Some associations begin as parasitic and become symbiotic, or vice versa. In Aldiss's 1982 novel Helliconia Spring, those who survive a deadly tick-borne disease derive symbiotic benefits from it in the form of adaptations to the periodically-changing climate of the planet Helliconia. In Seanan McGuire's 2013 novel Parasite (published under the pseudonym Mira Grant) and its sequels, tapeworms used for medical purposes in a symbiotic capacity develop more parasitic traits.

== Cognitive symbiosis ==

To the best of our understanding, for one organism to share the full sensory and memory perceptions of another would require a far more complex and invasive symbiosis than any observed in nature. Neural processing in humans is widely distributed, rather than all information passing through a single channel. Indeed, given our current understanding of the human nervous system, it would be impossible for a symbiont to intrude to the necessary extent without destroying the equilibrium necessary for life.
— Elizabeth Stanway, 2025

A common, albeit unrealistic, theme involves symbionts accessing the mind of their host. An early example is in Hal Clement's 1949 novel Needle, where an alien entity grants its human host improved mental functions and the two work together to find a rogue member of the same alien species. In Algis Budrys's 1956 short story "Silent Brother", the symbiont not only enhances mental faculties but enables regeneration. Other examples include the Trill in the Star Trek franchise and the Goa'uld in the Stargate franchise.

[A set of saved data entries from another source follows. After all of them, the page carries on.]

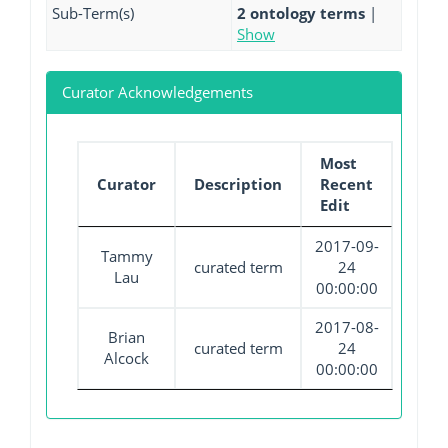
Sub-Term(s)
2 ontology terms
|
Show
Curator Acknowledgements
Most
Curator
Description
Recent
Edit
2017-09-
Tammy
curated term
24
Lau
00:00:00
2017-08-
Brian
curated term
24
Alcock
00:00:00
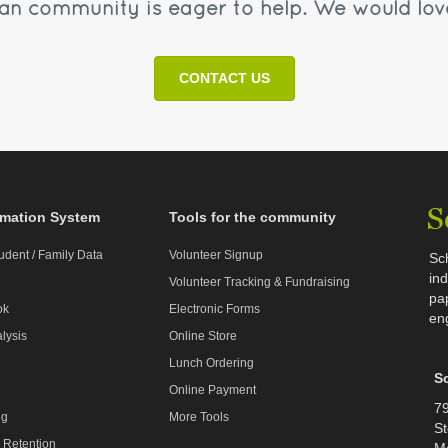
n community is eager to help. We would lov
CONTACT US
rmation System
Tools for the community
udent / Family Data
Volunteer Signup
Sc
ind
Volunteer Tracking & Fundraising
pa
ok
Electronic Forms
en
lysis
Online Store
Lunch Ordering
S
Online Payment
79
ng
More Tools
St
 Retention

Besides biological symbiosis, an analogous psychic counterpart without physical attachment appears in several works, especially fantasy. In Clifford D. Simak's 1951 novel Time and Again and Bob Shaw's 1969 novel The Palace of Eternity, this kind of relationship is the origin of an equivalent of the soul. In Anne McCaffrey's 1968 novel Dragonflight and its sequels in the Dragonriders of Pern series, dragons and their riders share a mental link, while in Stableford's 1972 novel The Halcyon Drift and its sequels in the Hooded Swan series, a non-corporeal alien entity communicates telepathically with a spacefarer whose mind it has joined. In a more extensive variation, the psychic kind of symbiosis forms what is known as a gestalt or hive mind. One example is Theodore Sturgeon's 1953 novel More Than Human, where a group of humans with extraordinary psychic abilities join their minds together into a collective unit.

== Large-scale ==
Some works depict entire ecospheres in symbiosis. This is related to the Gaia hypothesis, which posits that all life on Earth functions as a single organism. In Simak's 1956 short story "Drop Dead", all life on a planet—a handful of species—are interconnected, and species introduced from offworld are successively and involuntarily incorporated into the symbiotic relationship. In the 2009 film Avatar, all native species on the fictional moon Pandora are connected to a vast biological neural network via tree roots in a manner inspired by real-world mycorrhizal networks.